Many inhibitors of mTOR have been identified and several are in clinical trials for the treatment of cancer (e.g. RAD001 (also known as Everolimus; Novartis); CCI-779 (also known as Temsirolimus; Wyeth); AP23573 (Ariad Pharmaceuticals); and KU-0059475 (Kudus Pharmaceuticals); Mita, M. M. et al. (2003) Cancer Biology & Therapy 2:4:Supp1.1, S169-S177). The potential effectiveness of combinations of such mTOR inhibitors with other anti-cancer agents has also been suggested and is being tested in clinical trials (Adjei, A. and Hidalgo, M. (2005) J. Clin. Oncol. 23:5386-5403). Such combinations include combinations of mTOR inhibitors with protein-tyrosine kinase inhibitors (Sawyers, C. (2003) Cancer Cell 4:343-348; Gemmill, R. M. et al. (2005) Br. J. Cancer 92(12):2266-2277;Goudar, R. K. et al. (2005) Mol. Cancer Therapeutics 4(1):101-112; International Patent Publication WO 2004/004644; Birle, D. C., et al. Proc. Am. Assoc. Cancer Res. (2nd edn) (2003) 44: 932 Abs. R4692).

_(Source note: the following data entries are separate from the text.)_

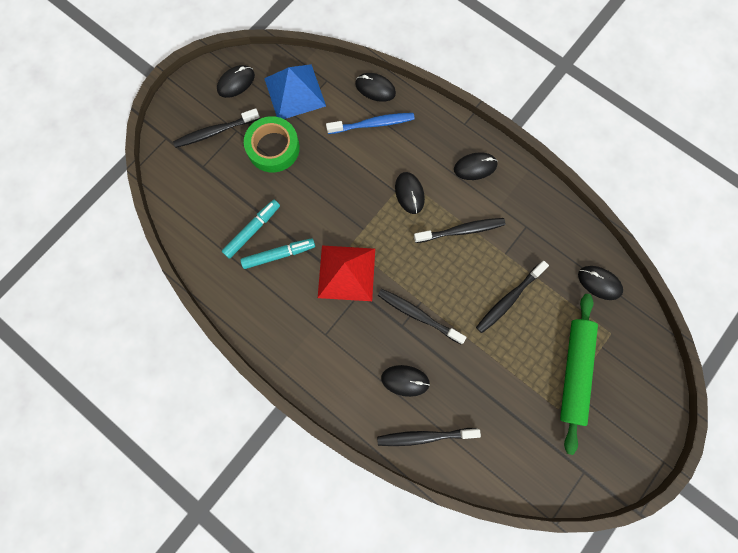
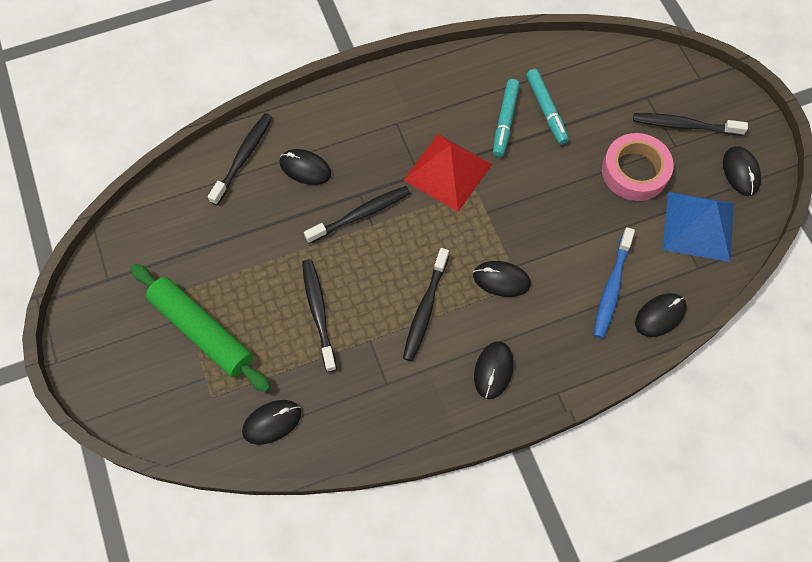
camera: 120 degrees right, 10 degrees down
black toothbrush [173,108,260,148] -> black toothbrush turned 90 degrees counterclockwise [633,113,748,136]
green tape [244,116,300,172] -> pink tape [602,133,674,201]
black mouse [381,365,430,397] -> black mouse turned 75 degrees clockwise [280,149,331,185]

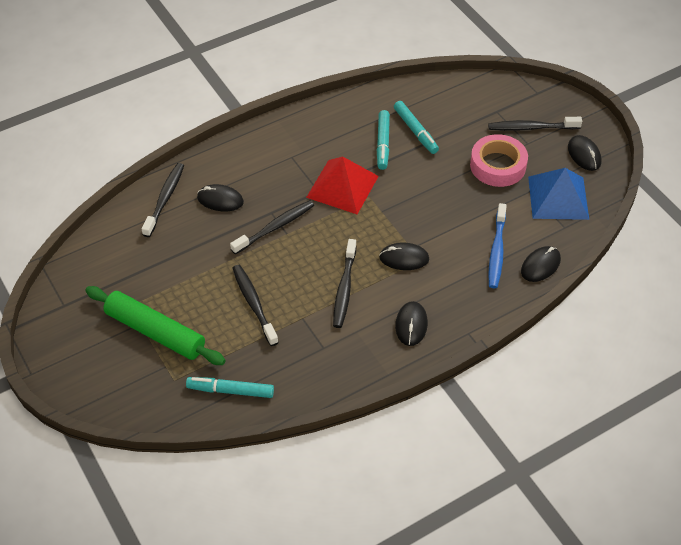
camera: 10 degrees left, 15 degrees down
black mouse [242,400,302,445] -> turquoise marker [186,377,274,398]

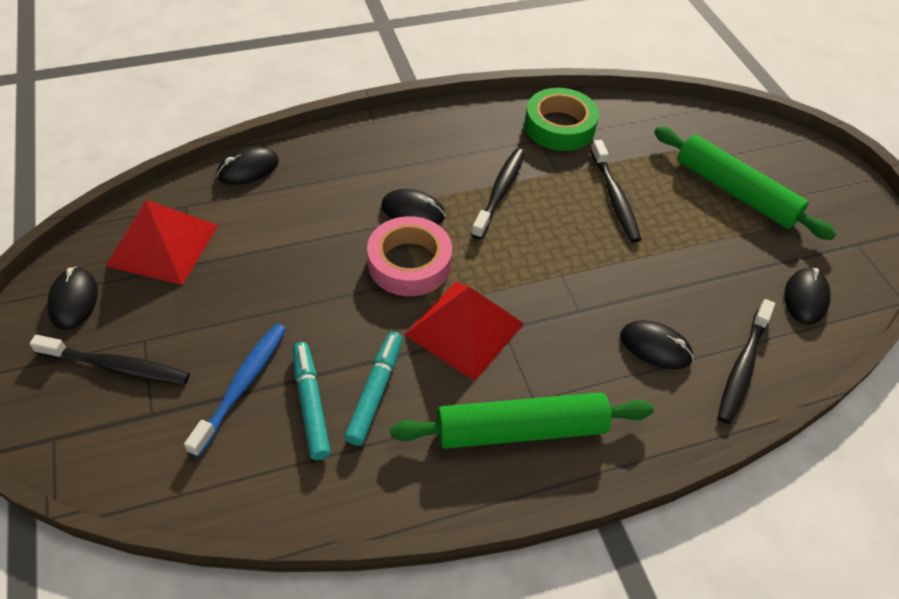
camera: 170 degrees left, 0 degrees up
turquoise marker [186,377,274,398] -> none
black toothbrush [230,200,314,255] -> none
black mouse [395,301,428,346] -> black mouse moved to [784,268,830,325]
pink tape [470,134,528,187] -> pink tape moved to [367,216,452,296]
blue toothbrush [488,203,507,288] -> blue toothbrush moved to [184,324,286,457]
blue pyramid [528,168,589,220] -> red pyramid [105,200,219,285]
none -> green rolling pin [390,392,654,449]
none -> green tape [525,88,599,151]

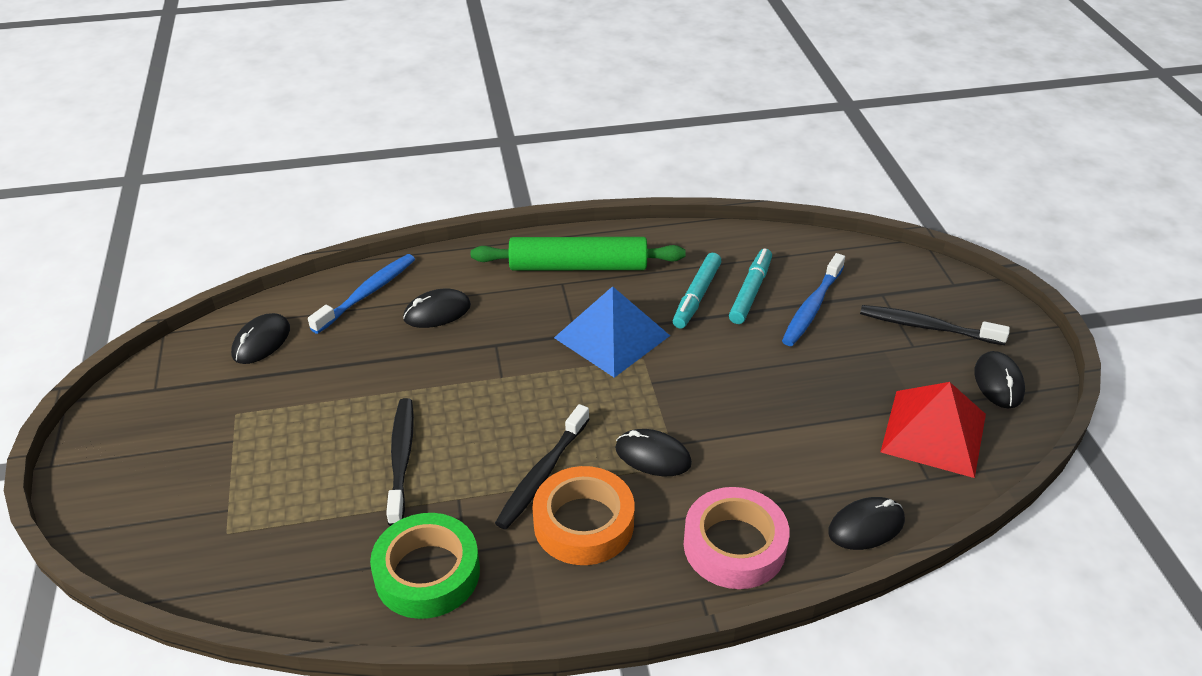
camera: 170 degrees left, 10 degrees down
turquoise marker [292,342,331,460] -> turquoise marker turned 150 degrees counterclockwise [729,249,772,324]
pink tape [367,216,452,296] -> pink tape moved to [684,487,790,589]
red pyramid [404,282,524,381] -> blue pyramid [554,286,670,378]
black mouse [620,320,694,369] -> black mouse turned 60 degrees counterclockwise [403,289,471,328]
green rolling pin [654,127,837,240] -> none
black toothbrush [718,299,775,424] -> blue toothbrush [308,254,415,334]
none -> orange tape [532,466,635,565]

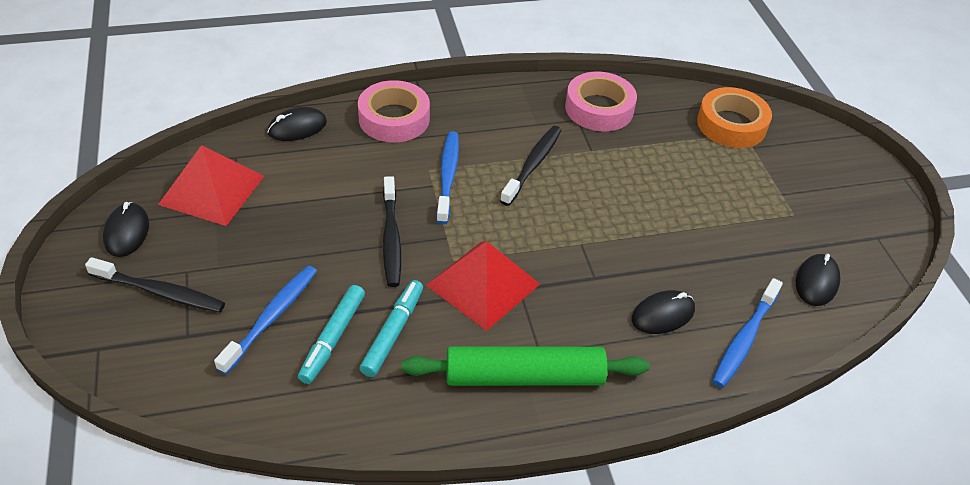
camera: 175 degrees right, 5 degrees up
green tape [370,513,480,619] -> pink tape [565,72,637,131]
black toothbrush [386,398,414,526] -> black toothbrush moved to [383,176,401,287]
orange tape [532,466,635,565] -> orange tape moved to [697,87,772,148]
blue pyramid [554,286,670,378] -> red pyramid [426,241,540,331]
black mouse [615,429,692,476] -> blue toothbrush [436,131,459,224]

Despite the advances in treatment described above there remains a critical need for improved treatments for many human cancers. The invention described herein provides new anti-cancer combination therapies that are an improvement on the efficacy of either EGFR kinase inhibitors or mTOR inhibitors when administered alone. In particular, the present invention is directed to methods of combined treatment of breast, colon, NSCL or pancreatic cancer with an epidermal growth factor receptor (EGFR) kinase inhibitor and an mTOR inhibitor that sensitizes tumor cells of these cancers to the effects of EGFR kinase inhibitors, a result which has not previously been reported in the medical literature.